Heures supplémentaires? Pas toujours compatibles

Paru le 5 septembre 2011 dans 24 heures par Marianne Favre Moreillon

Burn out, surmenage, stress, fatigue, dépression… trop d’heures supplémentaires menacent l’équilibre personnel du collaborateur et portent atteinte à sa sphère privée. Certaines circonstances, propres à divers collaborateurs, rendent en outre l’accomplissement d’heures supplémentaires inadéquat voire impossible.

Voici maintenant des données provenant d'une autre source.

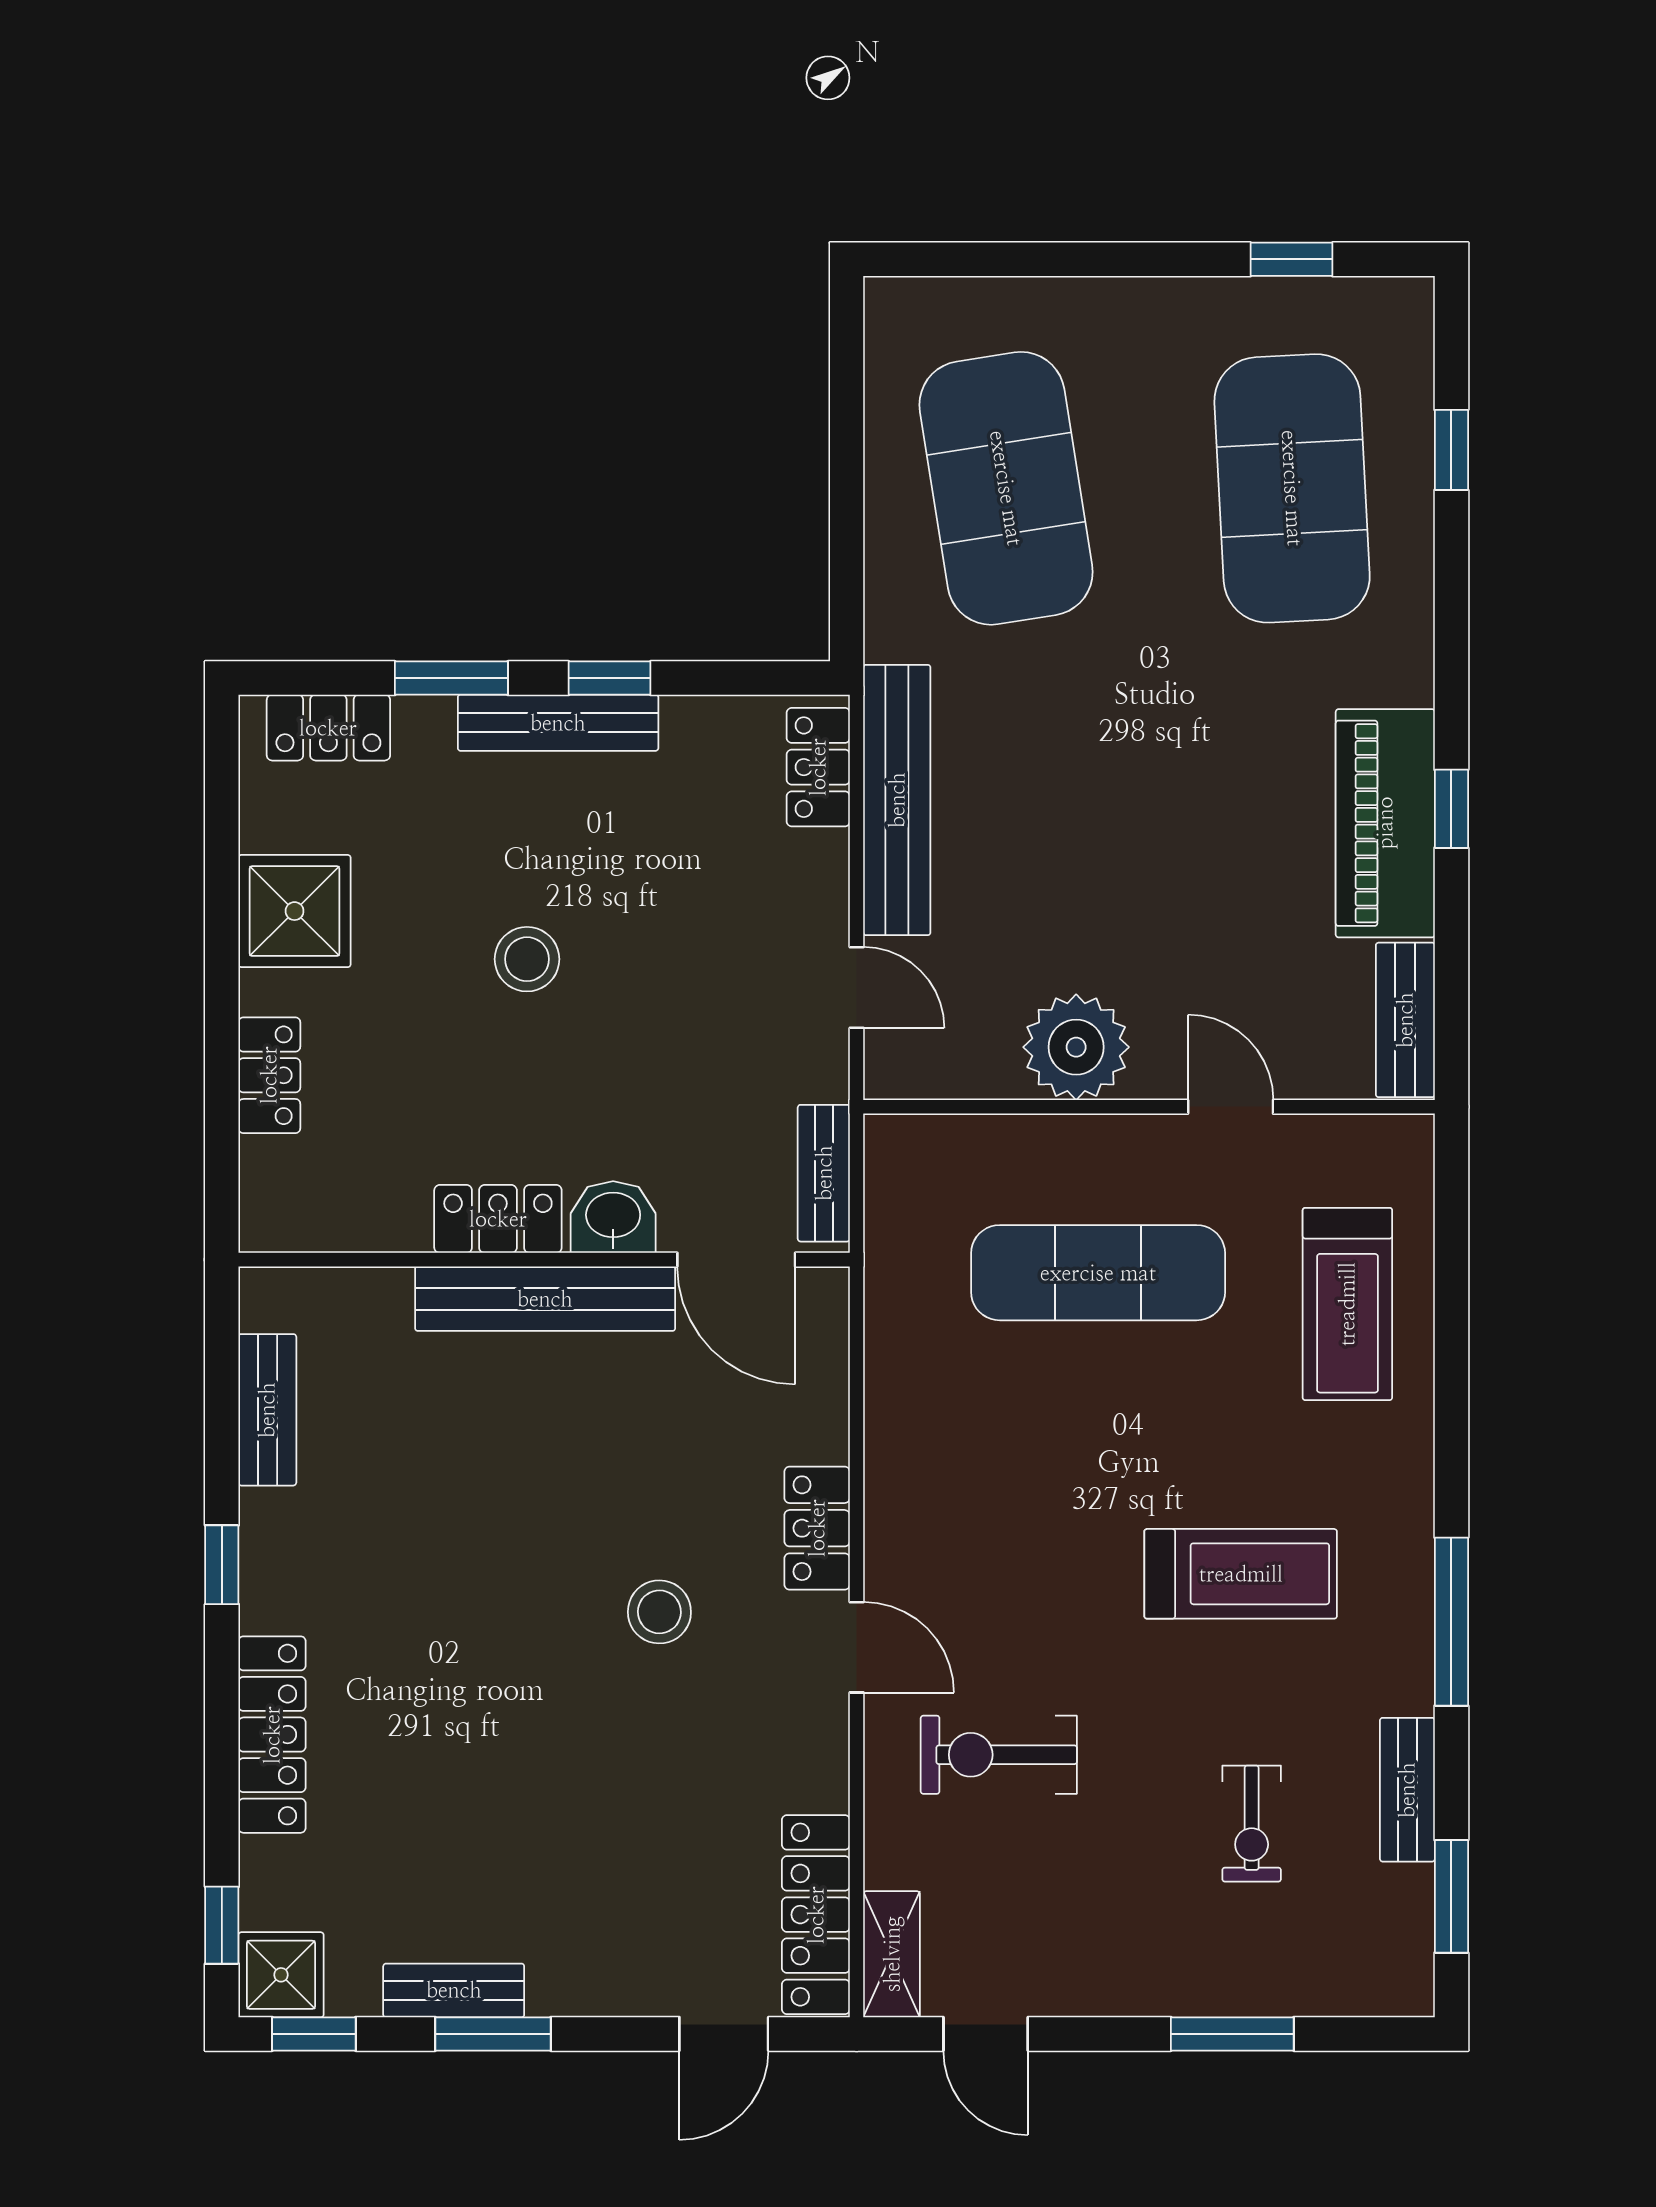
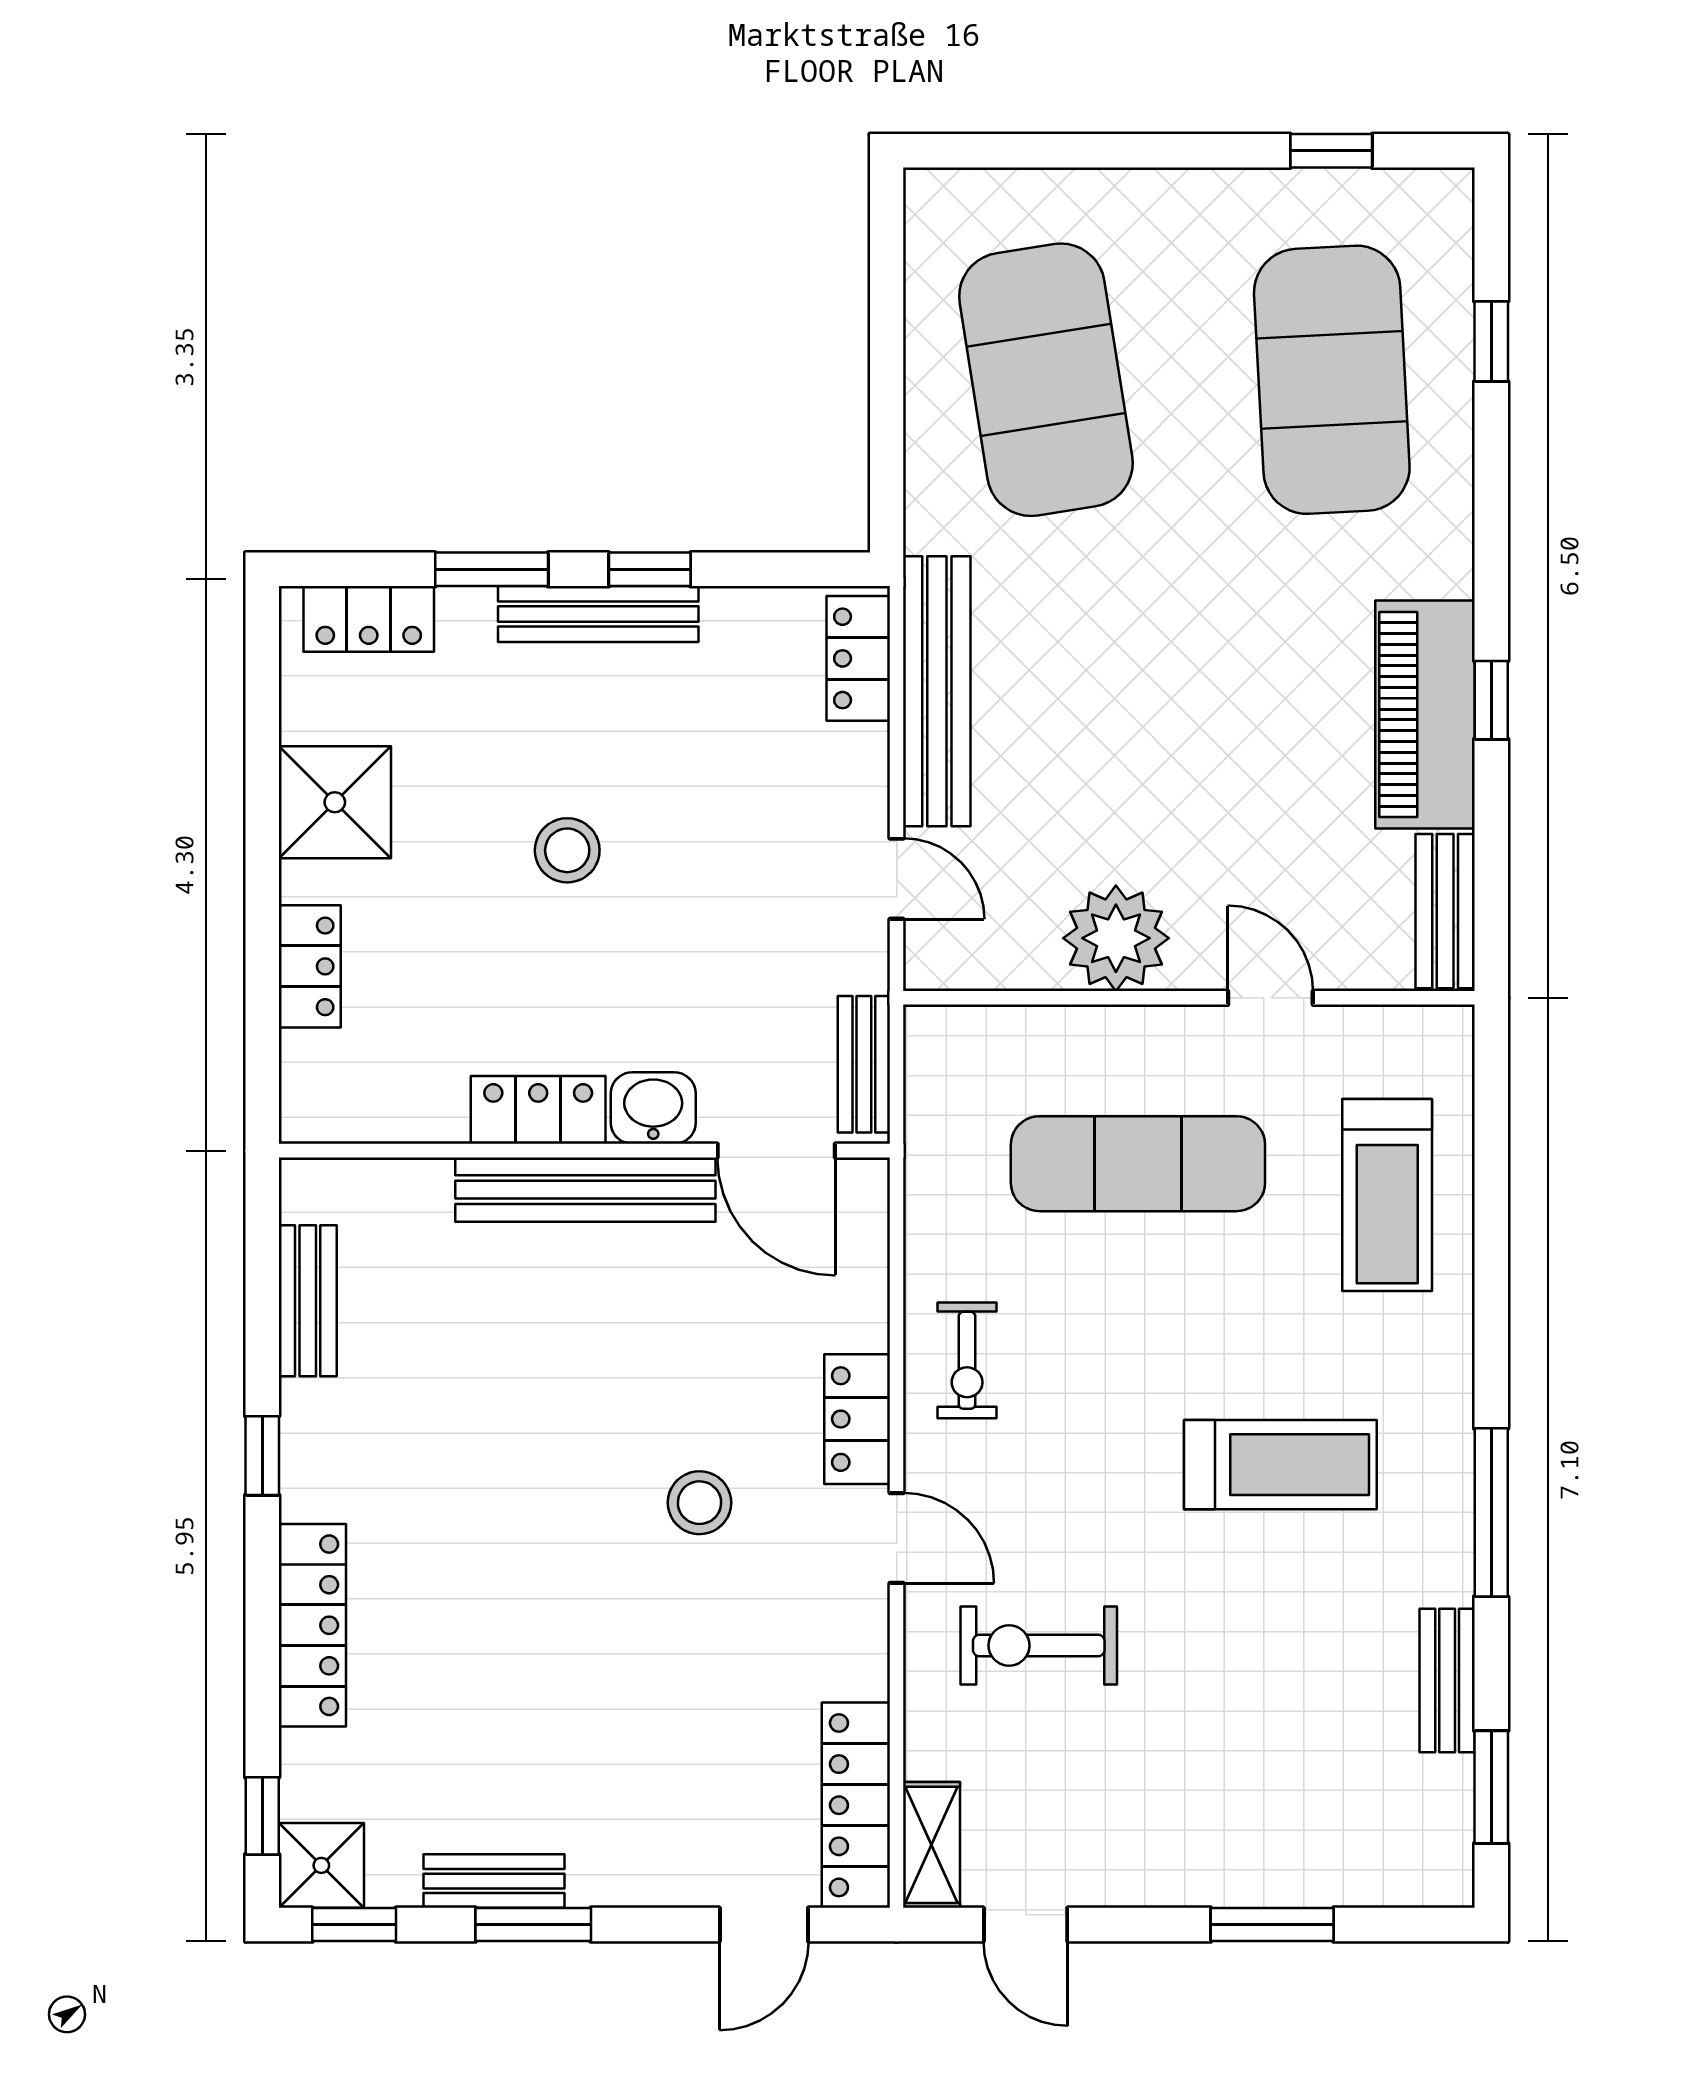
exercise bike: (1252, 1824) -> (967, 1360), moved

Pleins feux sur les situations à éviter coûte que coûte.

L’envers de la formation continue
La formation professionnelle continue constitue un plus, voire une nécessité pour l’entreprise et le collaborateur. Mais cela est sans compter avec les risques de surmenage auxquels ce dernier s’expose.

Afin de ne pas se retrouver sous l’eau, le collaborateur a en effet tendance, au retour ou en prévision de ses jours de formation, à effectuer de nombreuses heures supplémentaires. Il doit alors gérer les heures de formation, le temps nécessaire à la préparation des cours ou des examens, le temps de travail ainsi que les heures supplémentaires. L’employeur est tenu de veiller à ce que de telles situations ne se présentent que rarement et ne lèsent en aucun cas la vie privée de ses employés.

Comment jongler entre deux employeurs?
La situation du collaborateur à temps partiel qui effectue des heures supplémentaires chez l’un ou l’autre de ses employeurs, est délicate. En effet, chaque employeur pourrait lui demander d’effectuer des heures supplémentaires tout en ignorant que l’autre employeur fait de même.

Les employeurs sont dès lors tenus d’éviter qu’une telle situation se présente et s’assurent que ledit travailleur ne se retrouve pas dans une situation de surmenage et de fatigue sans qu’aucun d’eux ne s’en rendent compte.

Collaborateur avec responsabilités familiales
Les travailleurs avec responsabilités familiales bénéficient aussi d’une protection particulière. Prenons le cas d’une collaboratrice qui a des enfants en bas âge et doit aller les chercher à la crèche après le travail. L’employeur doit faire preuve d’un devoir de surveillance et de diligence accru à l’égard de cette dernière. Selon le droit suisse, il ne peut l’affecter à des heures supplémentaires que dans la mesure où elle pourrait s’en charger.

Et l’entreprise dans tout ça?
Les collaborateurs ne sont pas les seuls à pâtir des heures supplémentaires. Pour l’entreprise, trop d’heures supplémentaires est souvent synonyme de moins de productivité du collaborateur, d’absentéisme lié au burnout, de mauvaise ambiance au travail ou encore de plus de risques d’incidents.